Female, black, gay - and all Republicans
Manchester - What do you get when you put a black man, two women, and a gay Jew in a room? Surprise answer: About half of today's crop of Republican presidential hopefuls.
The party of Ronald Reagan, George W Bush or John McCain has long been associated with elderly, white, male leaders and also a voting core depending heavily on white men.
But that truism has imploded ahead of the November 2012 battle against President Barack Obama, with a veritable rainbow of candidates vying for the Republican nomination.
The most visible shake up is in the gender department where Congresswoman Michele Bachmann and former Alaska governor Sarah Palin - both of them fiery Tea Party figures - are putting men on notice.
Bachmann was taking part in a seven-way candidate debate on Monday in the key primary battleground of New Hampshire, while Palin, who has not declared her candidacy, has been driving around the region in a bus, talking up her patriotism.
There has never been a female US president. Hillary Clinton, now secretary of state, came closest when she narrowly lost to Obama in the 2008 Democratic primaries.
Cain in third place
Until Obama, of course, there had never been an African American president either.
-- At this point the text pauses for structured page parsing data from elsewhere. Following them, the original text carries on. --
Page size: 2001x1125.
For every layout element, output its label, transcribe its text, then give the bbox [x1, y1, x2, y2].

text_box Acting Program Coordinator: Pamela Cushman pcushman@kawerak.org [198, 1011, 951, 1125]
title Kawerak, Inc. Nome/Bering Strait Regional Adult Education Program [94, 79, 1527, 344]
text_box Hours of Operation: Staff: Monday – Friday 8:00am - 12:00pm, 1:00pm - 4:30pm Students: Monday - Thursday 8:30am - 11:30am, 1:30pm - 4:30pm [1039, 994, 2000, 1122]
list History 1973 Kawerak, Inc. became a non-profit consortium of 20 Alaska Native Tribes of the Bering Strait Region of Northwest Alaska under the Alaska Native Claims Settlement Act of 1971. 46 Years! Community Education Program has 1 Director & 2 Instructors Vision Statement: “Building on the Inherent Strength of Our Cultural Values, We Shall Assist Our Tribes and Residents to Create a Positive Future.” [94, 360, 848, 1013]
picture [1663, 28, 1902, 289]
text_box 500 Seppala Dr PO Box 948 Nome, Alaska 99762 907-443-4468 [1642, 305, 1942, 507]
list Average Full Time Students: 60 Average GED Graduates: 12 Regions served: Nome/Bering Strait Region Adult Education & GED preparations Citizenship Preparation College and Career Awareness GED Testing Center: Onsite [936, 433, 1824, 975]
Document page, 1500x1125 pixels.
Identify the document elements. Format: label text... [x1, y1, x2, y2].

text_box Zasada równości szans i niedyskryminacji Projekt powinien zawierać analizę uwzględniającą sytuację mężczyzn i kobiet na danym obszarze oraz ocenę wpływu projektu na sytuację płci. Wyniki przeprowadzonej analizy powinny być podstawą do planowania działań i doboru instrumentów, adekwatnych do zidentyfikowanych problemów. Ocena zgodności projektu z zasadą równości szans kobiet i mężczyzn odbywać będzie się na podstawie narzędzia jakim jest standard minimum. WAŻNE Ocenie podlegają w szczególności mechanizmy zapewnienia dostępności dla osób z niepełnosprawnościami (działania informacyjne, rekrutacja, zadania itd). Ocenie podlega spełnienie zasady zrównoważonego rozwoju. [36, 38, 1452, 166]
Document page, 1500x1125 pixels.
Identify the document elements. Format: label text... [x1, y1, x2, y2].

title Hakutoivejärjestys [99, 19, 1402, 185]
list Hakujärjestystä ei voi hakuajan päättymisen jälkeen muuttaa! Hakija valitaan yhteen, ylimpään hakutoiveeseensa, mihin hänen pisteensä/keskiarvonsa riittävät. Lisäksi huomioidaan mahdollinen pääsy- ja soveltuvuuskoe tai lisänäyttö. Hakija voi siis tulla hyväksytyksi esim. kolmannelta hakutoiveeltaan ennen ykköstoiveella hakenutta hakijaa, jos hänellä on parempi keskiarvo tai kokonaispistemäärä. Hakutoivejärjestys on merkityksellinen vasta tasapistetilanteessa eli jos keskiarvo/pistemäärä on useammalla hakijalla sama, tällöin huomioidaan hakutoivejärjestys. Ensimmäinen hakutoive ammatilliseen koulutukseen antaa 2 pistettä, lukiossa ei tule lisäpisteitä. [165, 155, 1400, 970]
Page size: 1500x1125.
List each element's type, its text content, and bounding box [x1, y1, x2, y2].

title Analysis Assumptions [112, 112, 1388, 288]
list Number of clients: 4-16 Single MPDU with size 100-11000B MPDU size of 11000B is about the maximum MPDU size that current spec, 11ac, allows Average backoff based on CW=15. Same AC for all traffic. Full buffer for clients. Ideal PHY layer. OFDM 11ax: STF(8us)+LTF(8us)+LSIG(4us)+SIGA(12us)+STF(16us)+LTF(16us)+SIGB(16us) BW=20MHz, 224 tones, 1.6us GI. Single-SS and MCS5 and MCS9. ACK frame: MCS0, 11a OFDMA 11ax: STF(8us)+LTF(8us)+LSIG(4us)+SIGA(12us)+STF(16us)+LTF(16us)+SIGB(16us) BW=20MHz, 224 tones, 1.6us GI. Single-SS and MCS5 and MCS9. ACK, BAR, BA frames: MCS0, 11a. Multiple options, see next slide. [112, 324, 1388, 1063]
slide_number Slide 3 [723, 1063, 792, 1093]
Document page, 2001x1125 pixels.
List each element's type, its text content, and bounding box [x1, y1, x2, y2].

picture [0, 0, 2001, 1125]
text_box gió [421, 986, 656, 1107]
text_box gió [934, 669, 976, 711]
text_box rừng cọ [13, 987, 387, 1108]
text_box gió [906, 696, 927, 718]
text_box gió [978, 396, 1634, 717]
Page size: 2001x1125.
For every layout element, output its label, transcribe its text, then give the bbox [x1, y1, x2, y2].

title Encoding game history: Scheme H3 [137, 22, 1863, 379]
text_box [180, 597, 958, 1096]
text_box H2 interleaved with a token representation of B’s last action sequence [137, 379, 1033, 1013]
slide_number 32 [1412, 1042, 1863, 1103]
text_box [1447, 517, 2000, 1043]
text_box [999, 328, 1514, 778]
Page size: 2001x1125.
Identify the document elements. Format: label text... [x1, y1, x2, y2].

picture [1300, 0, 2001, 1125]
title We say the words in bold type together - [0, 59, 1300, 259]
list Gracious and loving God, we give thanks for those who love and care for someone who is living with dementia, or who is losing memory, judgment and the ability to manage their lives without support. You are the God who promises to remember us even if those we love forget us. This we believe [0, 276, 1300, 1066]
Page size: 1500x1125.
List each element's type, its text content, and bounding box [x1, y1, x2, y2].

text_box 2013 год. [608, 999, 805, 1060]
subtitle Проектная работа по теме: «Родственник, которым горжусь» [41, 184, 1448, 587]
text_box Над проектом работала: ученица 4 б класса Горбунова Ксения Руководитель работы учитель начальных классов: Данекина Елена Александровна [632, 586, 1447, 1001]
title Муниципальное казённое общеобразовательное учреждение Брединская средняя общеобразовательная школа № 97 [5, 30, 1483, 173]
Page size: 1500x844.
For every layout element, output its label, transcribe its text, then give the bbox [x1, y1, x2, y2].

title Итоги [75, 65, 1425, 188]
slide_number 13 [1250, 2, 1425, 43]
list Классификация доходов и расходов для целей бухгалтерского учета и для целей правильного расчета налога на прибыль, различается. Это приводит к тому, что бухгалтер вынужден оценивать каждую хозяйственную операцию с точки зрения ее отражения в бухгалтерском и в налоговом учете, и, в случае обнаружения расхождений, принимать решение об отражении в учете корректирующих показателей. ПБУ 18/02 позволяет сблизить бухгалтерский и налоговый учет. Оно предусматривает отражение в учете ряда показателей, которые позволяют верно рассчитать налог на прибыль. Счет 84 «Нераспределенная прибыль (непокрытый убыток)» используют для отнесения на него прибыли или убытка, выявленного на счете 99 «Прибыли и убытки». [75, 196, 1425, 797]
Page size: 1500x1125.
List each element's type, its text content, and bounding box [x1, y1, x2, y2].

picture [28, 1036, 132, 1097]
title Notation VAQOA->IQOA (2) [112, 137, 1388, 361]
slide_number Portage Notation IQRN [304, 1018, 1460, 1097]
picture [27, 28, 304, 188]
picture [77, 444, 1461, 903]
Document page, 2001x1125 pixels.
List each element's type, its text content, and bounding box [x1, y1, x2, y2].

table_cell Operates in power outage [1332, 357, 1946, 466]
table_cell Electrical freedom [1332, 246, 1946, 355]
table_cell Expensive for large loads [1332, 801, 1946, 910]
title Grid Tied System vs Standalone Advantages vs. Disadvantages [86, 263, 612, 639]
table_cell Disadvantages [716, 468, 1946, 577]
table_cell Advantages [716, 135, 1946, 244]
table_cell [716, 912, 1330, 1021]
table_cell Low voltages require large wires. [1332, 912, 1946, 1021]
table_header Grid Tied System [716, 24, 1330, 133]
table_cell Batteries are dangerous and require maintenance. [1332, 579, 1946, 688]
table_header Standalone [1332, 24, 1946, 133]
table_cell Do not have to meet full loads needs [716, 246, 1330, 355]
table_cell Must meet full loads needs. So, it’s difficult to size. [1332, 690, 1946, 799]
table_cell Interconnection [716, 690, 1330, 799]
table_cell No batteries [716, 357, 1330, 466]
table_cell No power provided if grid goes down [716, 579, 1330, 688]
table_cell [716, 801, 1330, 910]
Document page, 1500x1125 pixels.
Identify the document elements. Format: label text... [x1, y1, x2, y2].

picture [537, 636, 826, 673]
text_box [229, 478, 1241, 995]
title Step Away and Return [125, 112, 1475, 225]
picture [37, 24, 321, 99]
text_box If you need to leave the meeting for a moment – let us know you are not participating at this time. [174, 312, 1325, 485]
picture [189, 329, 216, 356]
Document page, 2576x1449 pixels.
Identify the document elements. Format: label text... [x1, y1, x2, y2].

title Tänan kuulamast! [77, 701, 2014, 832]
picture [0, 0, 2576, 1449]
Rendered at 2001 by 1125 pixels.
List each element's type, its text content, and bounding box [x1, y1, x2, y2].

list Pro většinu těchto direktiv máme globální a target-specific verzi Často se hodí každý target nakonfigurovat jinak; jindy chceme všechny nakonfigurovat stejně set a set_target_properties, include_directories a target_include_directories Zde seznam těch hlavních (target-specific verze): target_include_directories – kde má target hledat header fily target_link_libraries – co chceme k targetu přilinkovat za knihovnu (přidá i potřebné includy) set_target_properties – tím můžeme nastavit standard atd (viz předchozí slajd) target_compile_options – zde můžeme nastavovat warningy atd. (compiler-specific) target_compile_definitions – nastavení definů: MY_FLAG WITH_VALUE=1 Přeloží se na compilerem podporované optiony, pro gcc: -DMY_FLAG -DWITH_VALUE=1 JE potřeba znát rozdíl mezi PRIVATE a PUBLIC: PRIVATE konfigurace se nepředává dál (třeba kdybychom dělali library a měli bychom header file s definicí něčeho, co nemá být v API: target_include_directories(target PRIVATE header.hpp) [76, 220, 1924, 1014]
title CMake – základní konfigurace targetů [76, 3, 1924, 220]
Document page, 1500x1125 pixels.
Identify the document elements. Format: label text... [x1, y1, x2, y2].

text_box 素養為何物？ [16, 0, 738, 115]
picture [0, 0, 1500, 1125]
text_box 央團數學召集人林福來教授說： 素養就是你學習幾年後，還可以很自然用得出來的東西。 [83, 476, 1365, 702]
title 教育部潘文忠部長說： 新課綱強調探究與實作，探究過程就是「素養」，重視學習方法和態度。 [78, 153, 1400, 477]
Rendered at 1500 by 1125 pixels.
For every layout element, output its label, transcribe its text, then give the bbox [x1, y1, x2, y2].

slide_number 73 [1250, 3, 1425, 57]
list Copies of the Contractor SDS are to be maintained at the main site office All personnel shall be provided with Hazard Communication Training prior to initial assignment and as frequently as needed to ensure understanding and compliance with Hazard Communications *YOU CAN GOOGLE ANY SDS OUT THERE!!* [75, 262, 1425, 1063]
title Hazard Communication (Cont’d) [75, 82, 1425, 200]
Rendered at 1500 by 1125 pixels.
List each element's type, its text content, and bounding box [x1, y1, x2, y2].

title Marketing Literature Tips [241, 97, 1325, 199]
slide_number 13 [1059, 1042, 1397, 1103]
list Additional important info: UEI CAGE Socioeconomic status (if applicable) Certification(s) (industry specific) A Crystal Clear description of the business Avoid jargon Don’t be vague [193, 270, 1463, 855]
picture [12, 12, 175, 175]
So how about two black men fighting for the White House?
Unlikely, yes, but not impossible thanks to Herman Cain, a pizza tycoon who's generated buzz during early skirmishes of the Republican primary season.
The latest Gallup poll puts Cain in third place behind Palin and frontrunner Mitt Romney, who may be a straight white guy, but, just to keep things interesting, is also a Mormon.
Cain downplays the race aspect. "Am I black?" he laughed when AFP asked him how important it was that Republicans had found an African American challenger.
"I believe most people have gotten past colour," he said outside a campaign event in New Hampshire, where one of the first and most important primaries is held in February. "What is important is that I'm an American, black conservative."
Republicans may have loosened up past fixations on Protestant white men, but Fred Karger's bid to be the first gay Jewish Republican presidential candidate could be pushing that flexibility a little too far.
At a Republican get-together in New Hampshire over the weekend the former Reagan aide handed out Frisbees with his name, urging party members to have more fun. "I wanted to leave cookies, but this is part of my 'get fit America campaign'".
Karger said he's not "delusional" about his chances and for now his main aim is to qualify for entry into one of the televised debates so that he can overcome his low profile and confront the heavyweights face-to-face.
The steep hill he needs to climb - both in terms of becoming known and in becoming accepted - was quickly apparent as he addressed the crowd at the Republican event.
This was an old-fashioned party gathering: White, elderly and no nonsense. And although they listened politely to Karger's talk about reaching out to Democratic foes, the grumbling soon followed.
"I don't get it. How do you get along with (Democrats)?" Jo Levine, a well-built sales rep, said.
Tim Pawlenty, the former Minnesota governor and one of the few Protestant white men in the Republican presidential field, came up next and when he firmly declared against gay marriage, the room broke into enthusiastic applause.
Still, Don Holden, an information security expert in the audience, said Karger's presence showed the party really had changed. "He's challenging the mainstream Republican positions, but he wasn't booed or thrown out," Holden said.